Police Ignorance and (Un)Reasonable Fourth Amendment Exclusion

The Fourth Amendment exclusion doctrine is as baffling as it is ubiquitous. Although courts rely on it every day to decide Fourth Amendment violations as well as defendants’ motions to suppress evidence obtained through these violations, virtually every aspect of the doctrine is a subject of fundamental disagreement and confusion. When defendants file motions to suppress unlawfully obtained evidence, the government often argues that even if a violation of the Fourth Amendment has transpired, the remedy of evidence suppression is barred because the police acted in “good faith,” meaning the officer reasonably, albeit mistakenly, believed the search or seizure was lawful. Judges and commentators sharply disagree about whether and which police mistakes of law are, in fact, reasonable so as to deny the application of the exclusionary rule remedy. They also disagree on the nature and scope of the reasonableness standard and its impact on the very existence of the exclusionary rule as a remedy against police misconduct.

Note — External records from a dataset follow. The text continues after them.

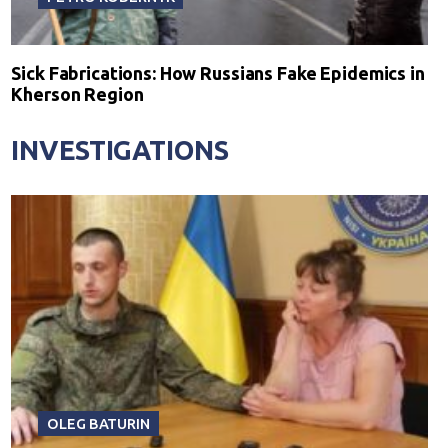
Sick Fabrications: How Russians Fake Epidemics in
Kherson Region
INVESTIGATIONS
OLEG BATURIN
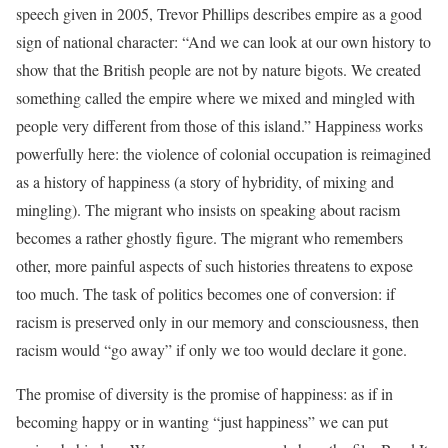
speech given in 2005, Trevor Phillips describes empire as a good
sign of national character: “And we can look at our own history to
show that the British people are not by nature bigots. We created
something called the empire where we mixed and mingled with
people very different from those of this island.” Happiness works
powerfully here: the violence of colonial occupation is reimagined
as a history of happiness (a story of hybridity, of mixing and
mingling). The migrant who insists on speaking about racism
becomes a rather ghostly figure. The migrant who remembers
other, more painful aspects of such histories threatens to expose
too much. The task of politics becomes one of conversion: if
racism is preserved only in our memory and consciousness, then
racism would “go away” if only we too would declare it gone.
The promise of diversity is the promise of happiness: as if in
becoming happy or in wanting “just happiness” we can put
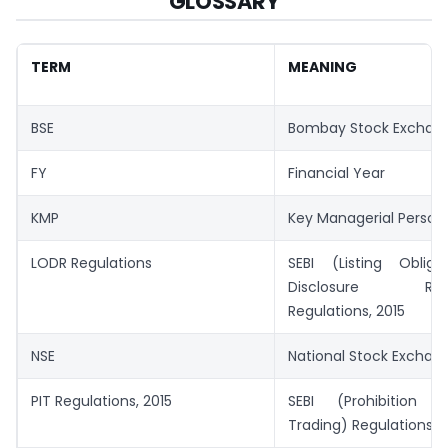
GLOSSARY
TERM
MEANING
BSE
Bombay Stock Exchan
FY
Financial Year
KMP
Key Managerial Person
LODR Regulations
SEBI (Listing Oblig
Disclosure Requ
Regulations, 2015
NSE
National Stock Exchang
PIT Regulations, 2015
SEBI (Prohibition o
Trading) Regulations,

This Article offers a new approach to the “good faith” exception doctrine based on a revisionist reading stemming from the Supreme Court’s recent decision in Heien v. North Carolina. There is widespread consensus that the good faith exception to the exclusionary rule doctrine determines the application of the evidence suppression remedy to acknowledged violations of the Fourth Amendment. But I argue that the exception is, in fact, better understood as an inquiry into the substance of Fourth Amendment rights and not into the application of the remedy. After the Supreme Court holding in Heien that the reasonableness of a police mistake of law is relevant in the evaluation of conduct under the Fourth Amendment, there is no need for a “good faith” reasonableness exception to the exclusionary rule remedy when that rule kicks in only after a violation of the Fourth Amendment. This approach renders the “good faith exception” to the exclusionary rule doctrine redundant. Instead of ruling that the exclusionary rule does or does not apply, courts in these cases can simply hold that an unreasonable search did or did not take place. This approach bears a significant practical payoff: courts will no longer be able to declare broadly that the police have violated the Fourth Amendment while in the same breath undercutting the value of remedying this violation based on two different questions on what constitutes one reasonable police officer.